During the California Gold Rush in 1849, Snively left his interests in Corpus Christi with his brother David and crossed northern Mexico, then sailed to the California gold fields from Mazatlán. After spending nine years searching for gold there, he moved to New Mexico Territory in 1858. There he led a group that discovered gold placers on the Gila River twenty miles east of Fort Yuma. The resulting gold rush created the short-lived boomtown of Gila City. Snively subsequently was involved in the discovery of the silver-lead ore of the Castle Dome silver mine in the Castle Dome Mountains to the north of Gila City. With Hermann V. Ehrenberg he created the Castle Dome mining district in spring of 1863. That same year, after the first territorial election in for the newly organized Arizona Territory, its Governor John Noble Goodwin appointed Snively a judge. From 1866 Snively's affairs prospered with the success of the Castle Dome mine and as he made and lost small fortunes in New Mexico and Nevada ventures.

==Death==
On March 27, 1871, Snively was with a group that left from his home, in what is now Phoenix, to prospect in the direction of Wickenburg, Arizona, when his group was attacked by an estimated 150 Apache at the White Picacho.
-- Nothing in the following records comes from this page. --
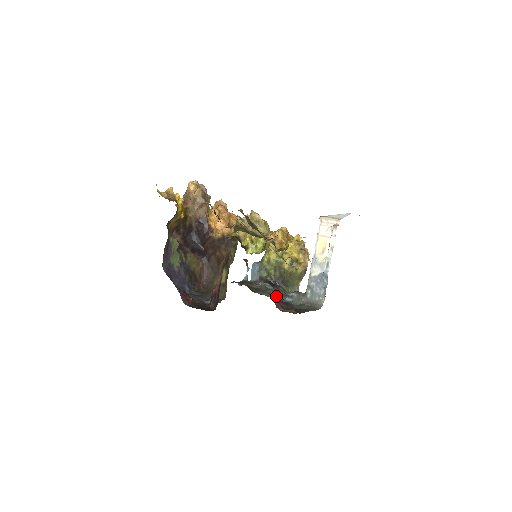
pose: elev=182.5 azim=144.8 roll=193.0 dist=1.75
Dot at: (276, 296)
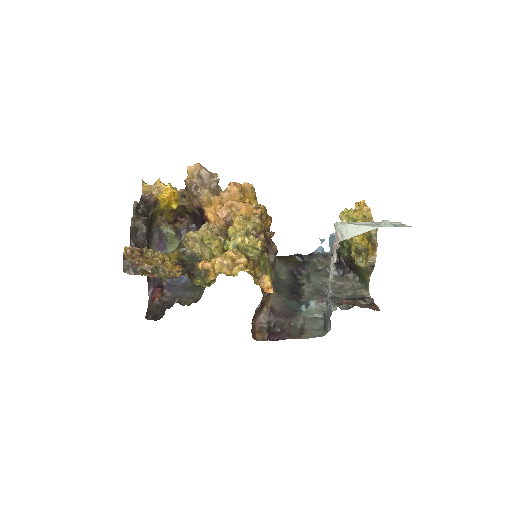
Dot at: (313, 292)
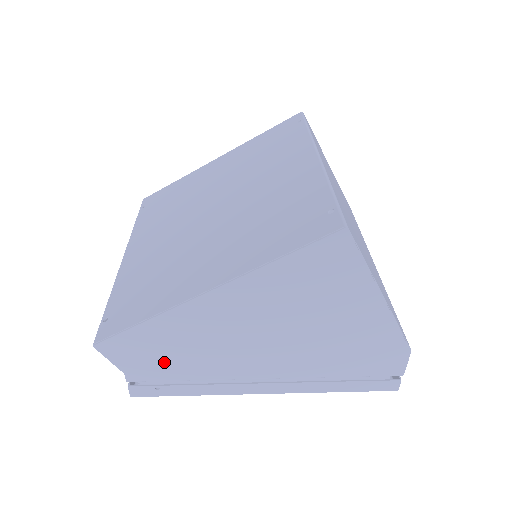
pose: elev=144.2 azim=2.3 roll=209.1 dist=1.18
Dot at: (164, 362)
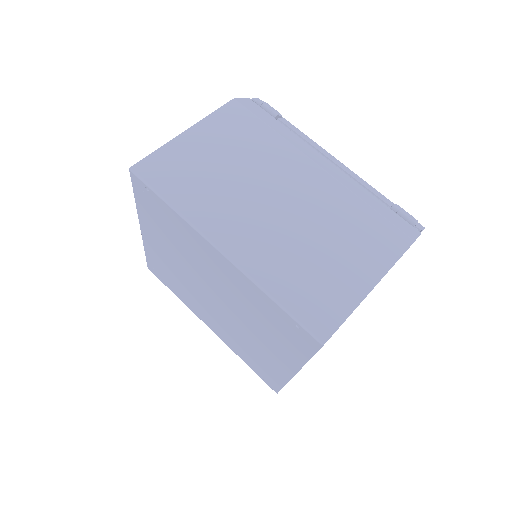
Dot at: occluded
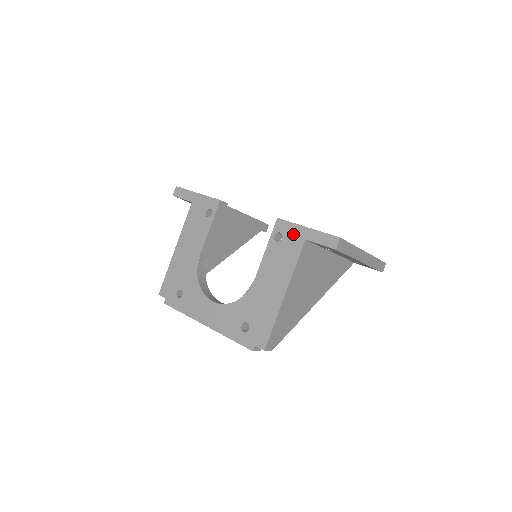
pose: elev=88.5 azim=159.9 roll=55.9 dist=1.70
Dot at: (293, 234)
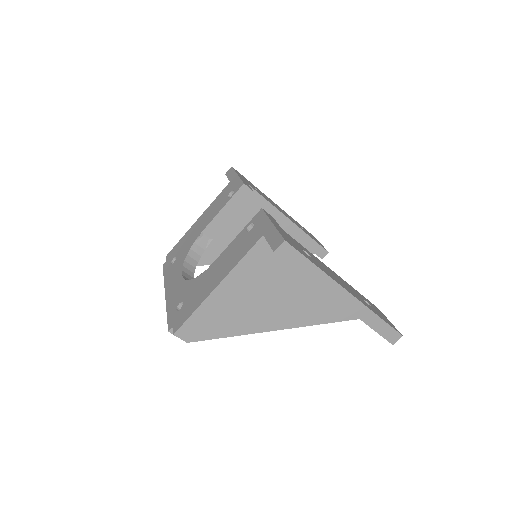
Dot at: (260, 227)
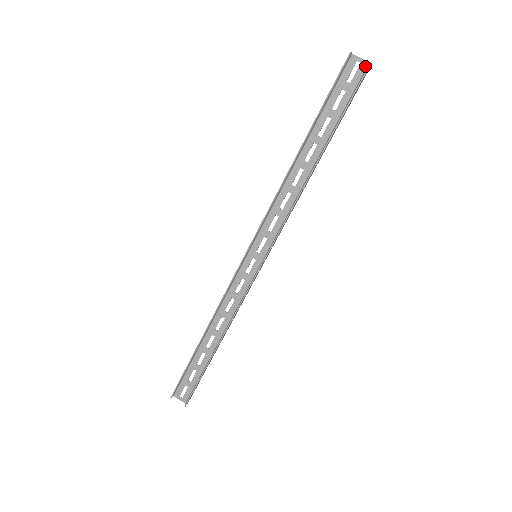
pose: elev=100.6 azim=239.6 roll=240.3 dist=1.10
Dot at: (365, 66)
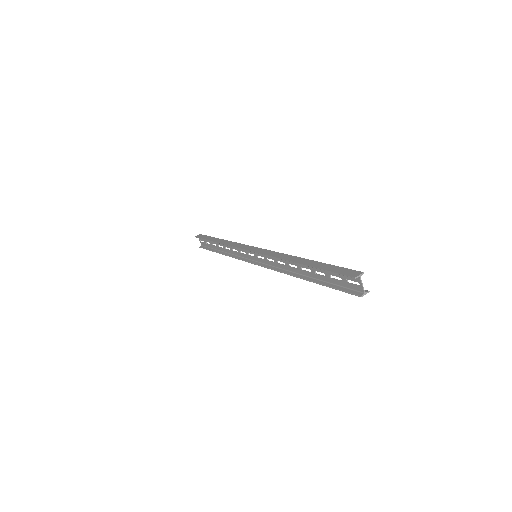
Dot at: (361, 290)
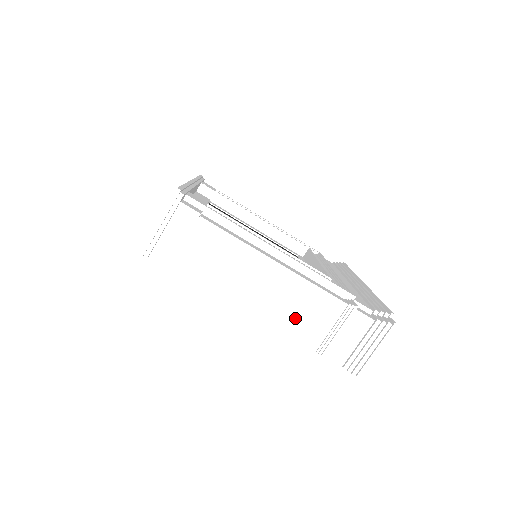
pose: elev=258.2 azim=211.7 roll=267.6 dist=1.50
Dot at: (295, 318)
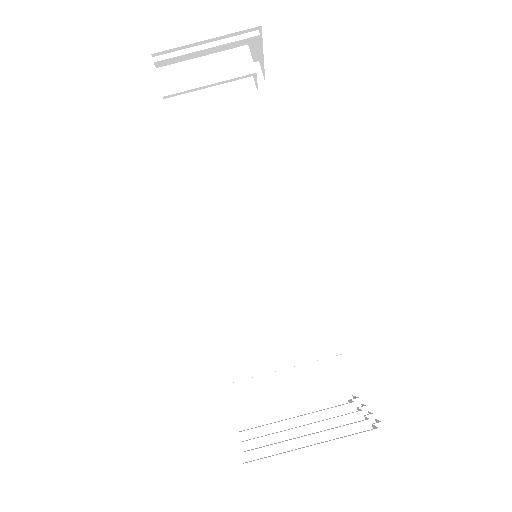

Snively, mortally wounded, was abandoned by his companions. Later found in the arroyo where it fell, his badly decomposed and partially devoured body was buried nearby. Seven years later his friend and fellow Arizona pioneer Jack Swilling and two friends recovered his remains from its remote grave and reburied them behind the Swilling house in what is now Black Canyon City near the Wells Fargo stage stop and ore mill settlement.

==Honors==
Snively Holes, a watering place in Arizona east of Bill Williams Mountain, in Coconino County, Arizona was named for him.